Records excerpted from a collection

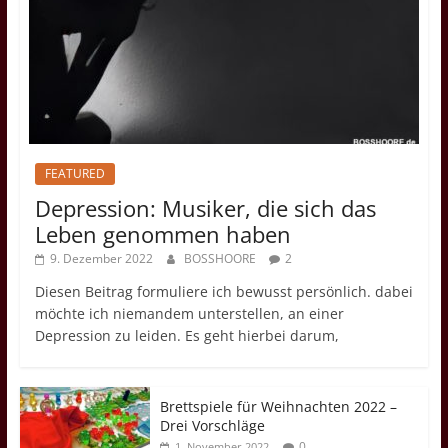
FEATURED
Depression: Musiker, die sich das
Leben genommen haben
9. Dezember 2022
BOSSHOORE
2
Diesen Beitrag formuliere ich bewusst persönlich. dabei
möchte ich niemandem unterstellen, an einer
Depression zu leiden. Es geht hierbei darum,
Brettspiele für Weihnachten 2022 –
Drei Vorschläge
0
1. November 2022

**Exercise requirements**
Exact duplication is required for the lines above, from the line that contains "Depression: Musiker, die sich das" to the line that contains "Depression zu leiden.", inclusive; omit all others.

**Solution to this task**
Depression: Musiker, die sich das
Leben genommen haben
9. Dezember 2022
BOSSHOORE
2
Diesen Beitrag formuliere ich bewusst persönlich. dabei
möchte ich niemandem unterstellen, an einer
Depression zu leiden. Es geht hierbei darum,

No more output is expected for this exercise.